## EXTRACTED RECORDS
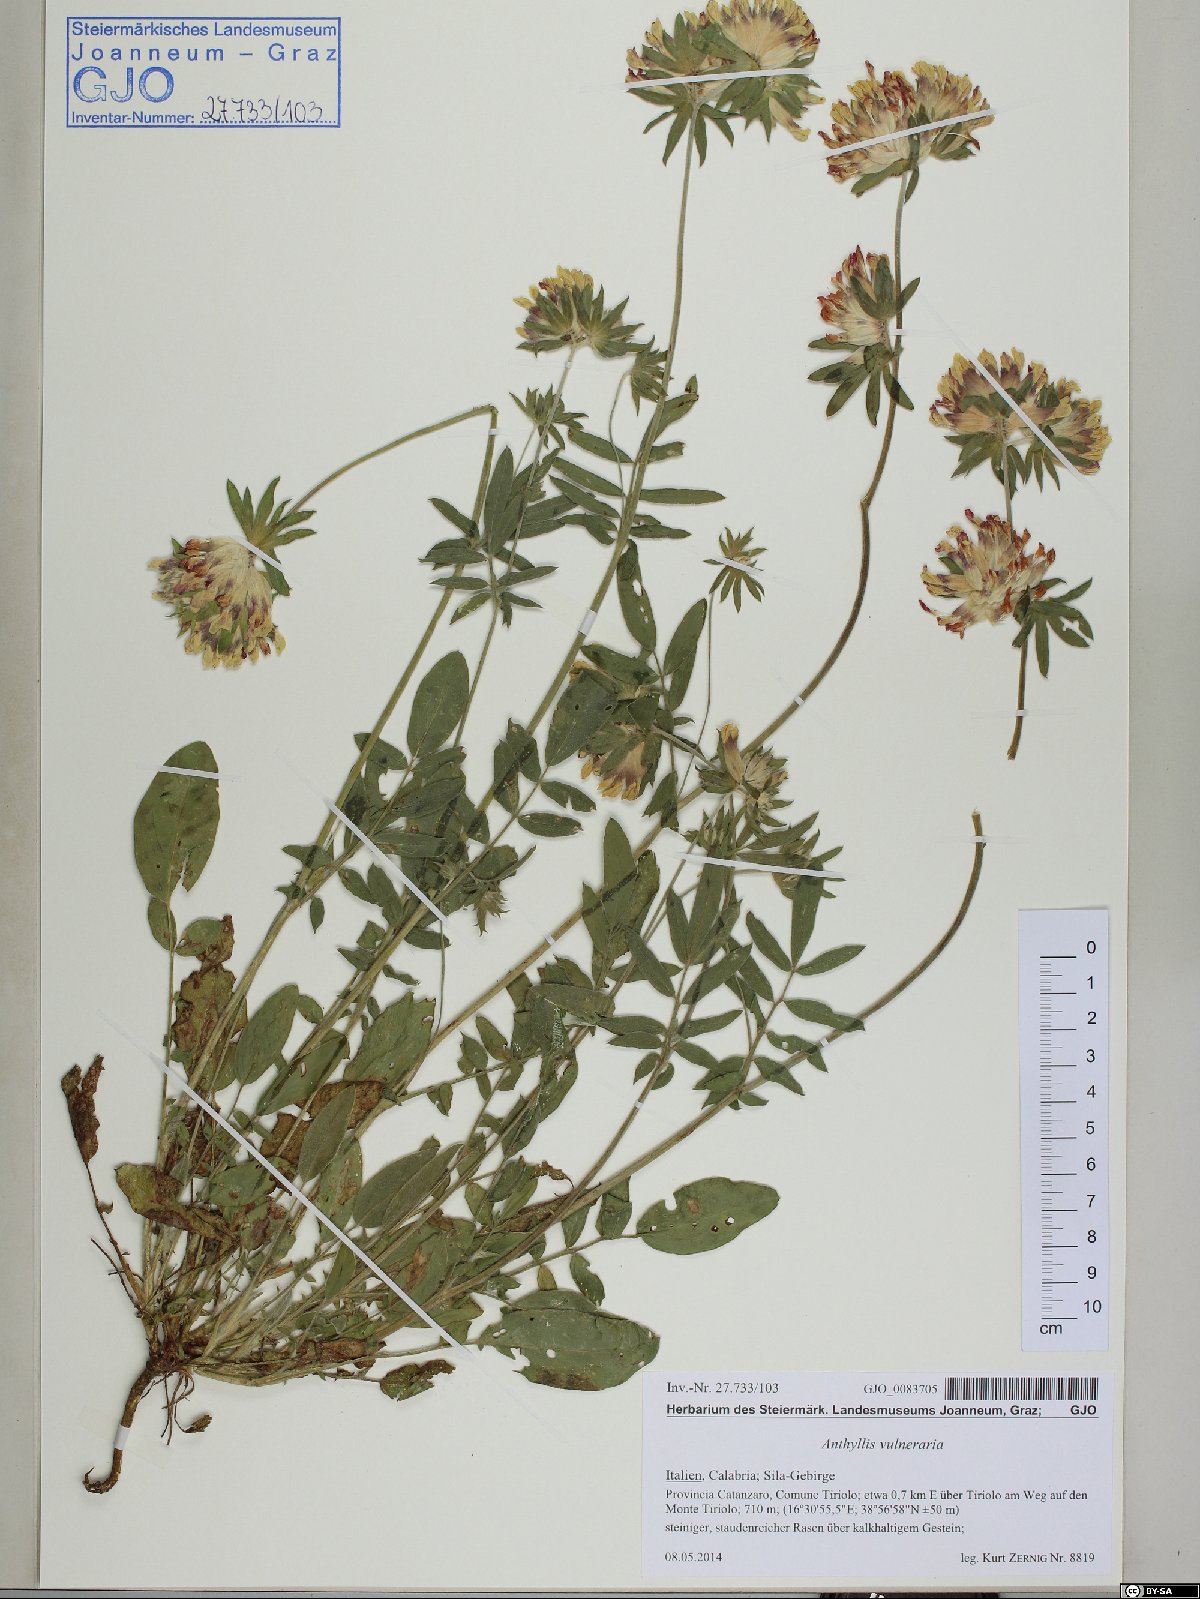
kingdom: Plantae
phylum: Tracheophyta
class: Magnoliopsida
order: Fabales
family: Fabaceae
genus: Anthyllis
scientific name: Anthyllis vulneraria
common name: Kidney vetch
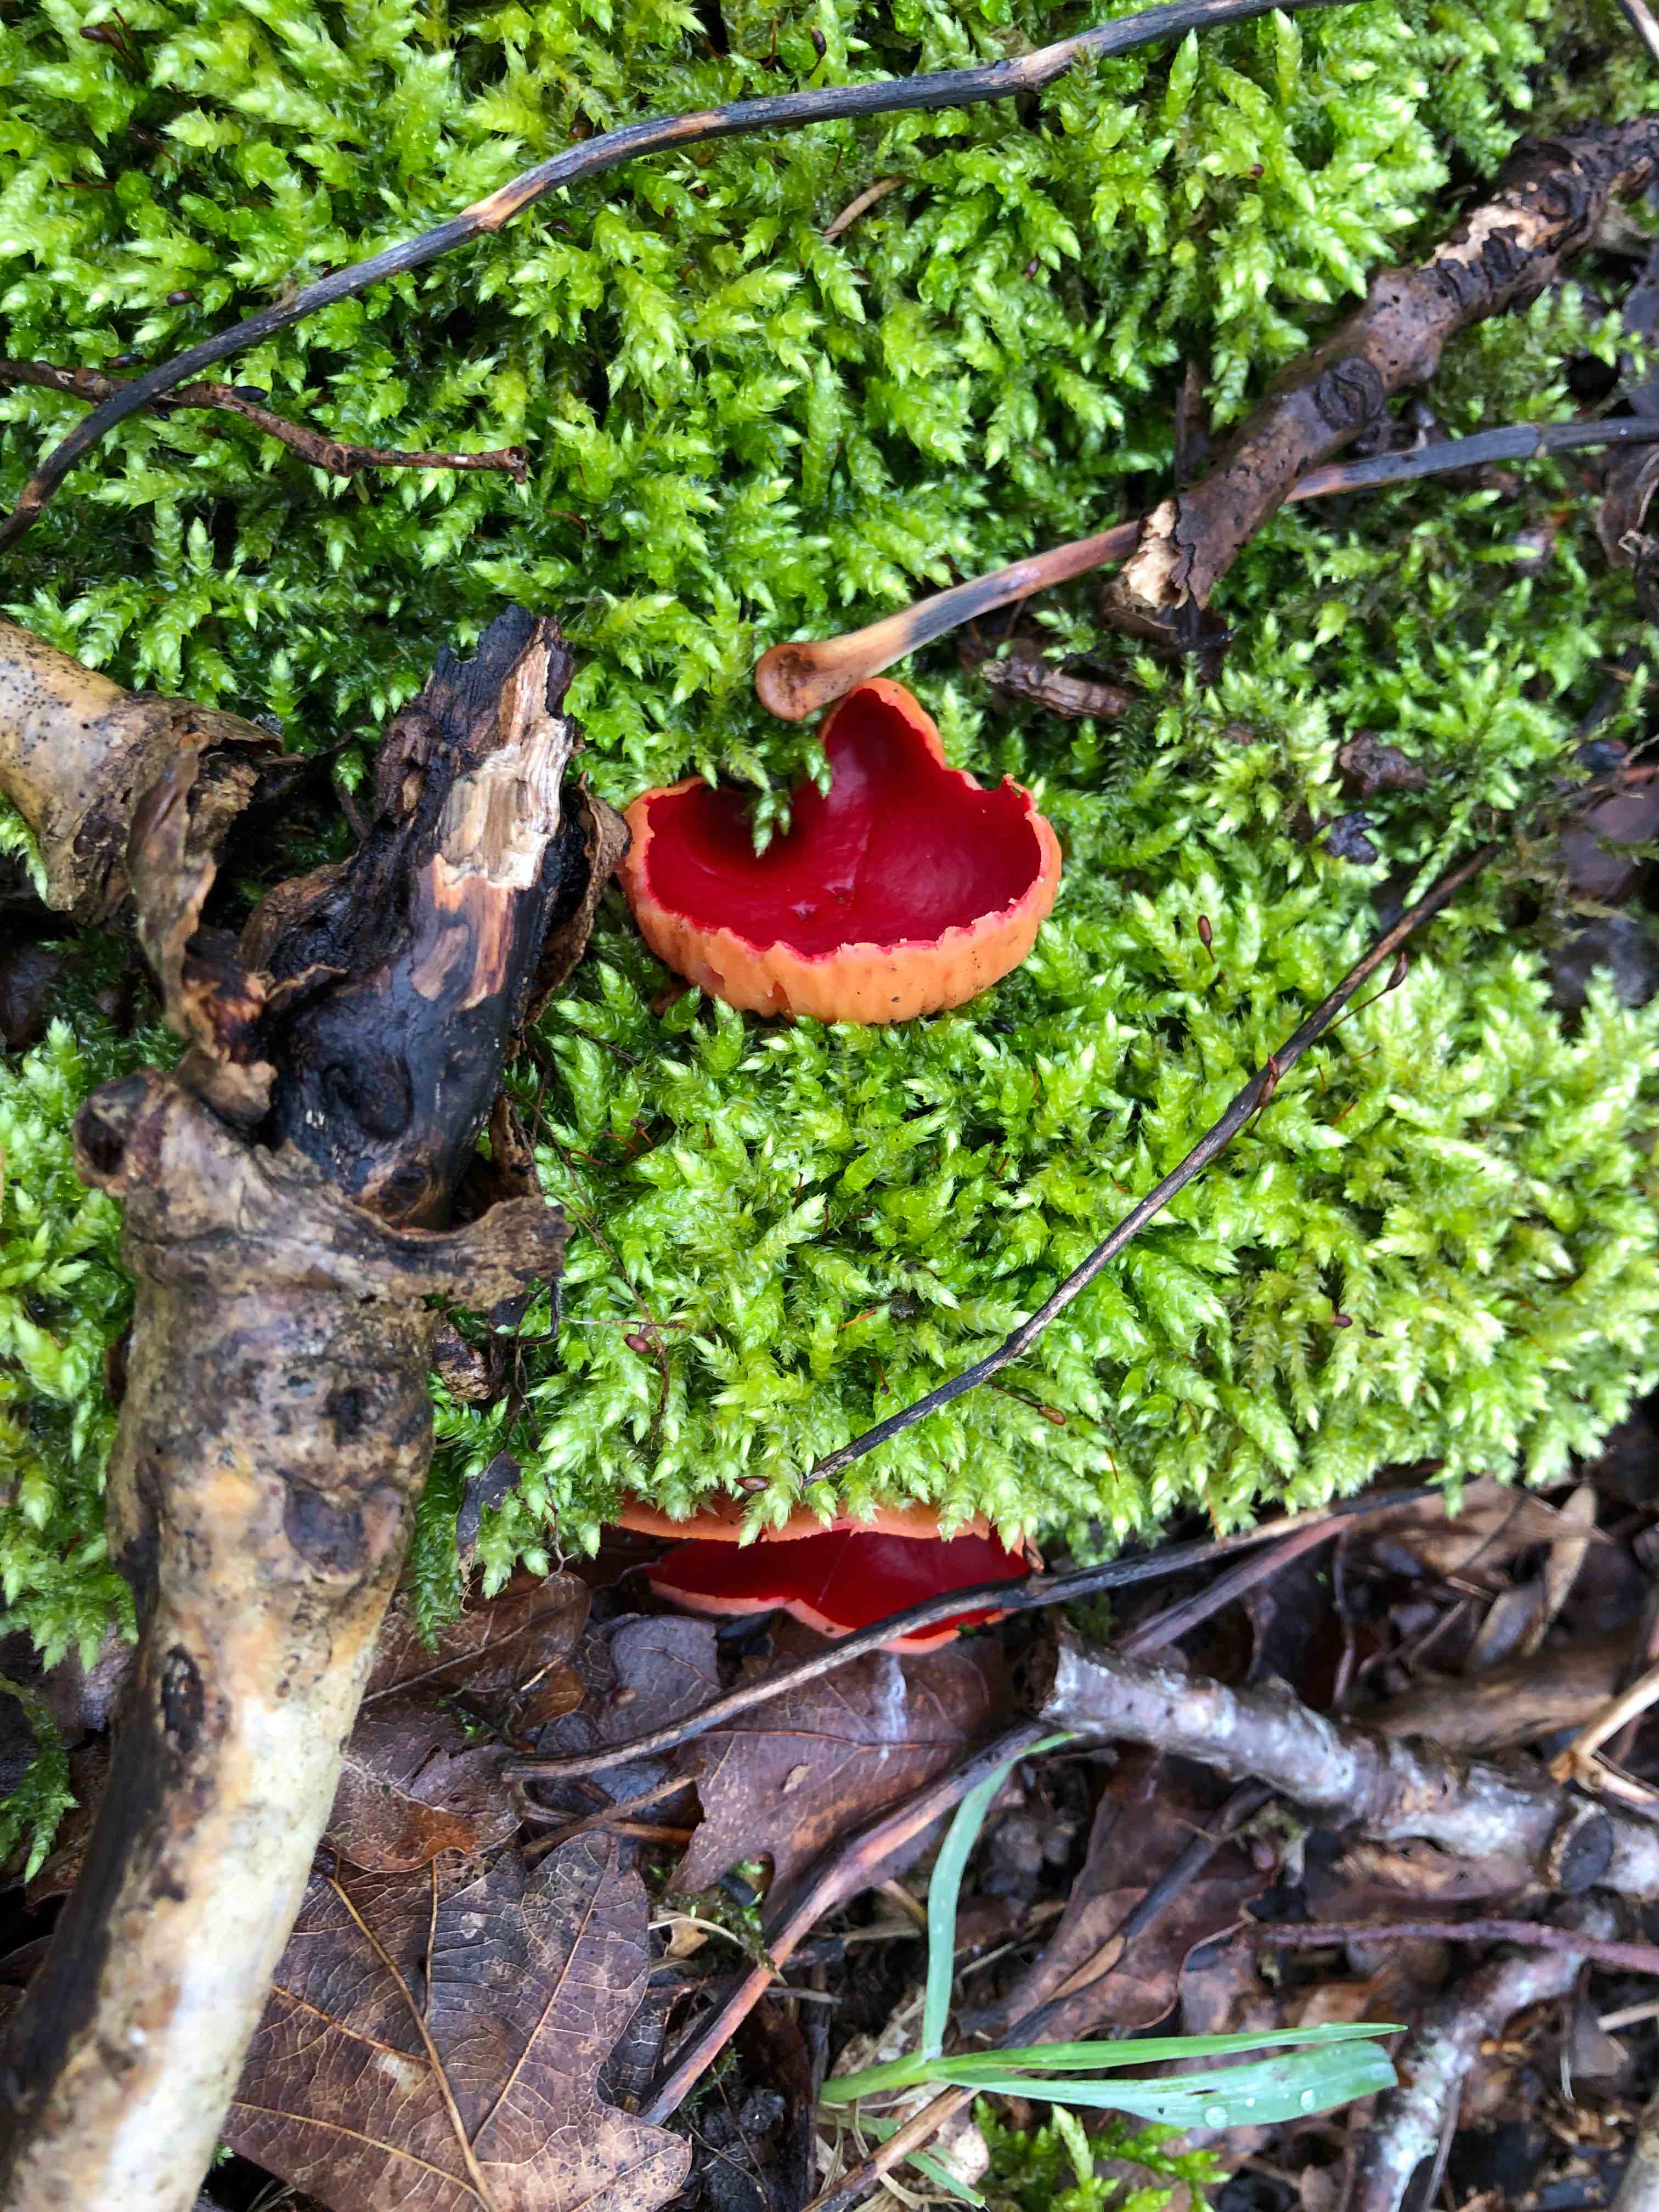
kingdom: Fungi
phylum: Ascomycota
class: Pezizomycetes
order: Pezizales
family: Sarcoscyphaceae
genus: Sarcoscypha
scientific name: Sarcoscypha austriaca
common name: krølhåret pragtbæger
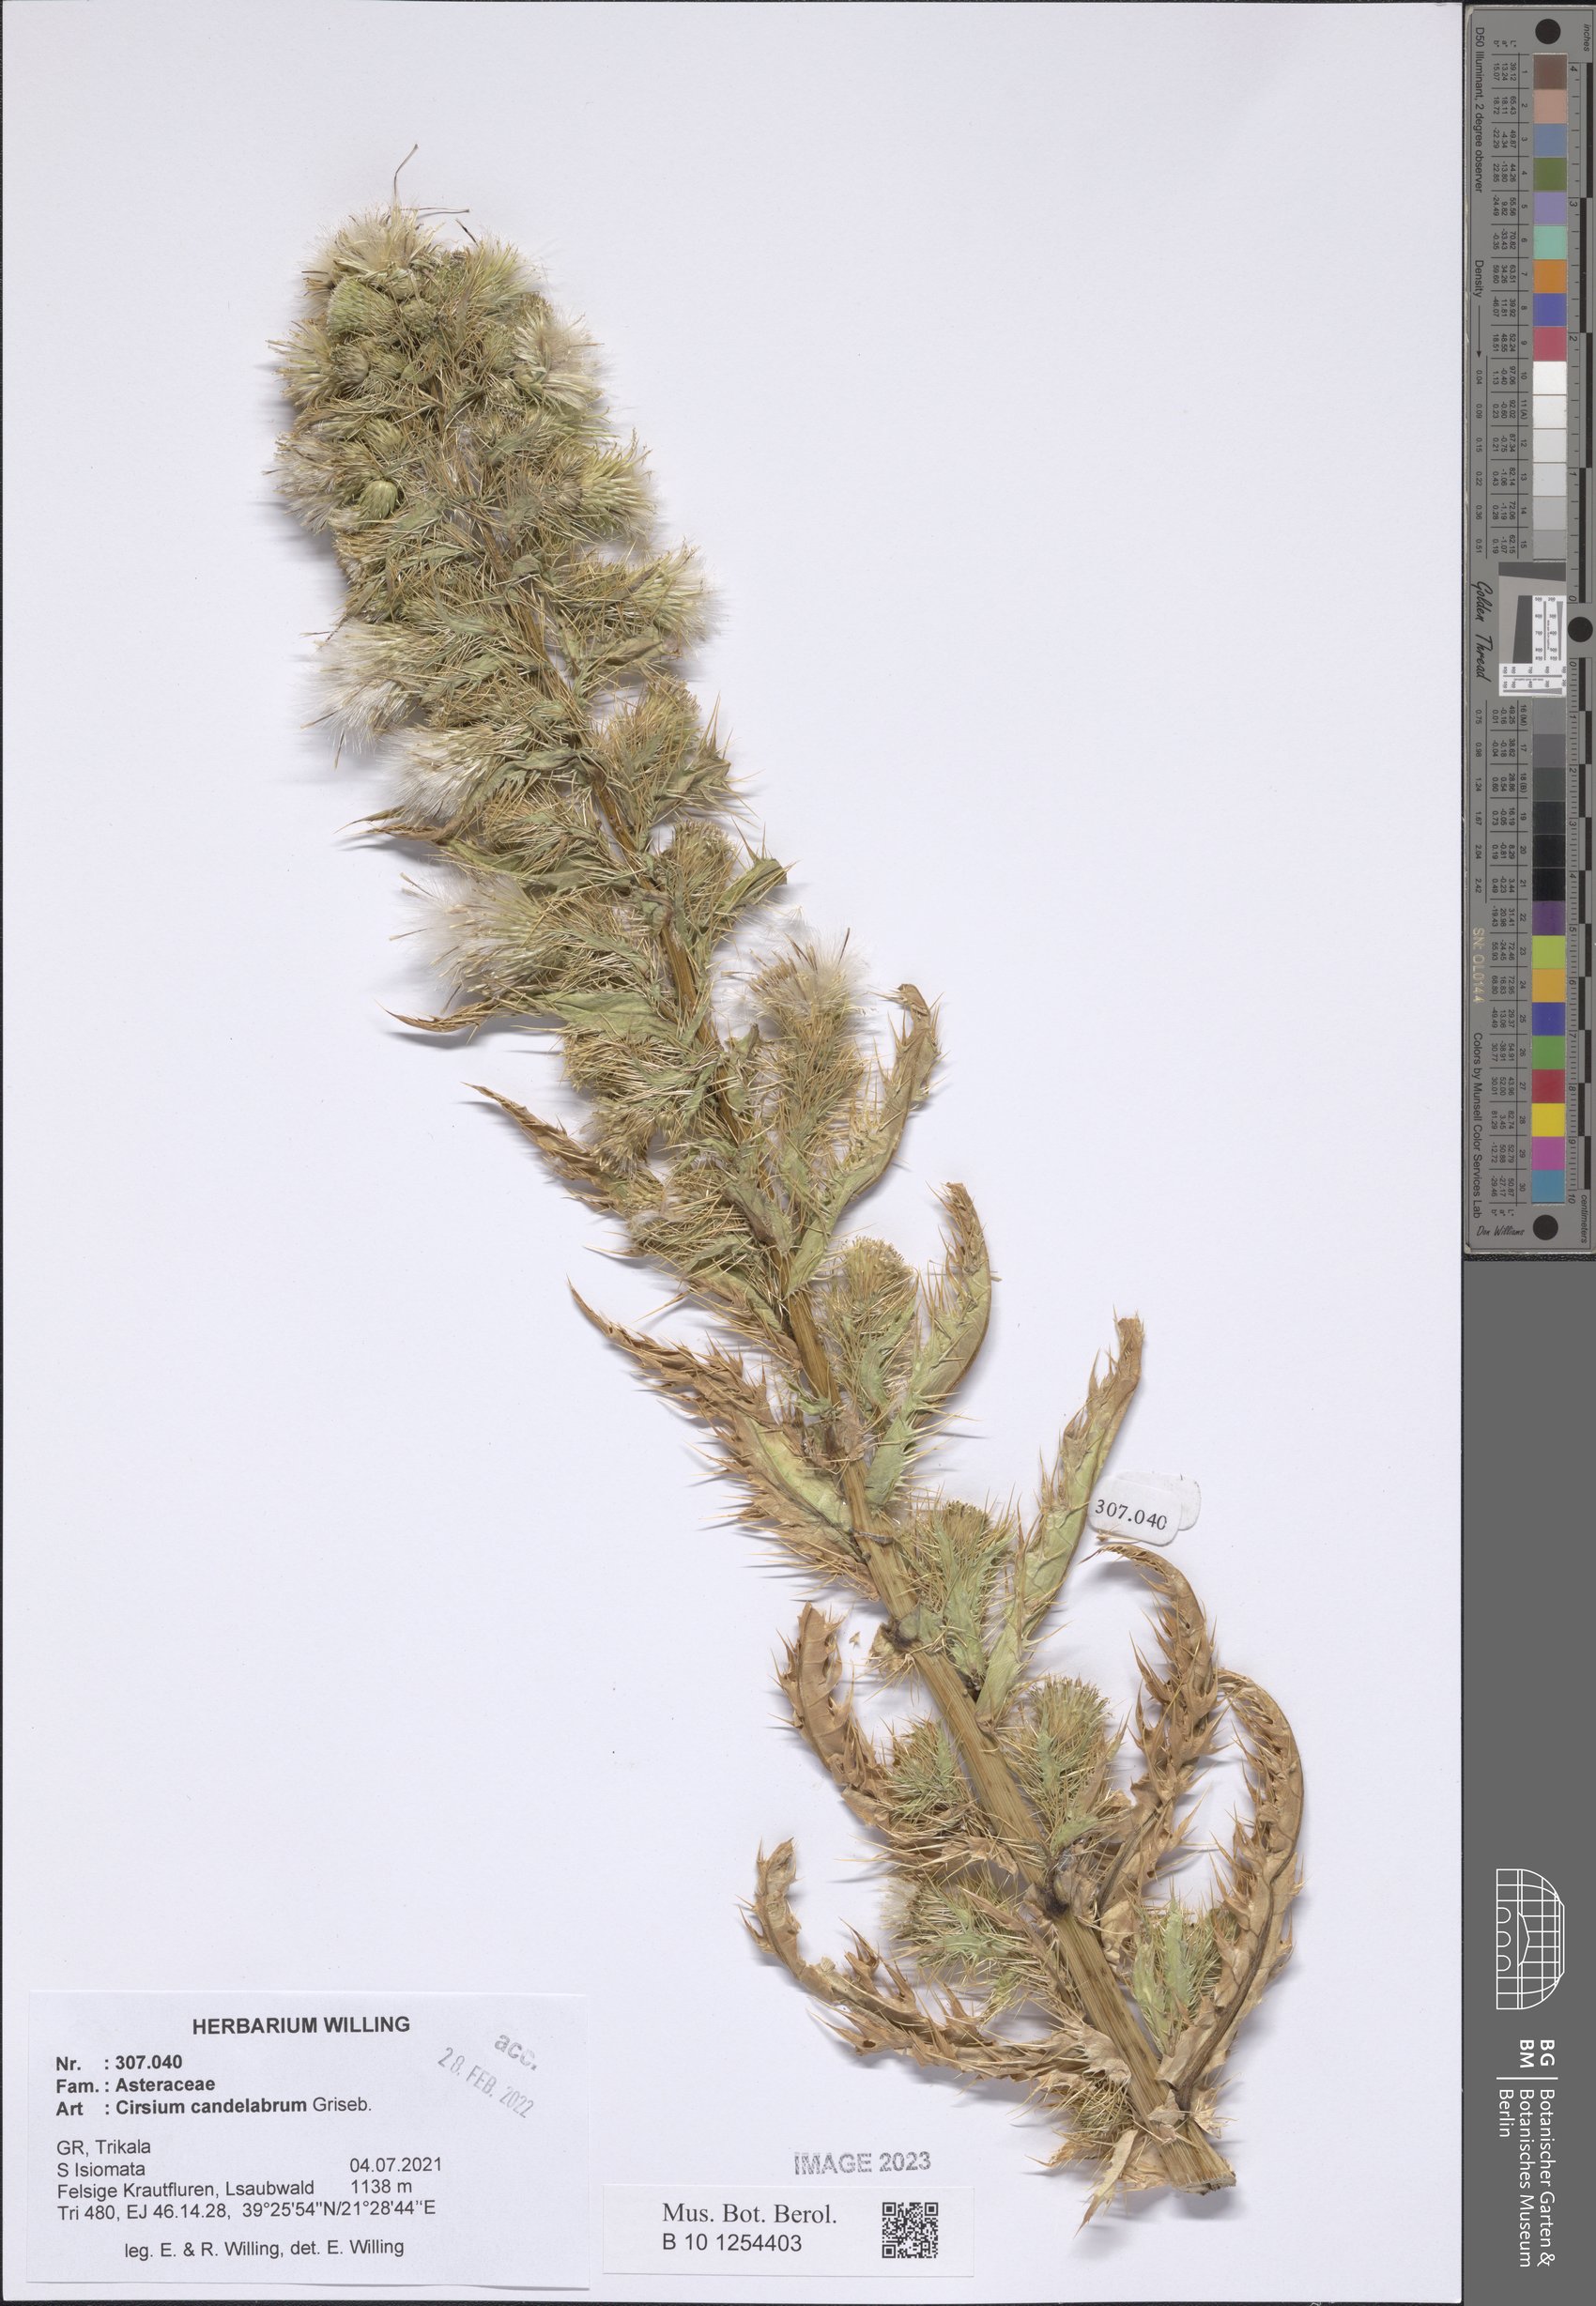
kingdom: Plantae
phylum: Tracheophyta
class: Magnoliopsida
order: Asterales
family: Asteraceae
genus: Cirsium
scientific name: Cirsium candelabrum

## EXERCISE OBJECTIVE
Reproduce every text line of the listing above word for word, leaving out the pictures.

## SOLUTION TO THE EXERCISE
kingdom: Plantae
phylum: Tracheophyta
class: Magnoliopsida
order: Fabales
family: Fabaceae
genus: Anthyllis
scientific name: Anthyllis vulneraria
common name: Kidney vetch
kingdom: Fungi
phylum: Ascomycota
class: Pezizomycetes
order: Pezizales
family: Sarcoscyphaceae
genus: Sarcoscypha
scientific name: Sarcoscypha austriaca
common name: krølhåret pragtbæger
kingdom: Plantae
phylum: Tracheophyta
class: Magnoliopsida
order: Asterales
family: Asteraceae
genus: Cirsium
scientific name: Cirsium candelabrum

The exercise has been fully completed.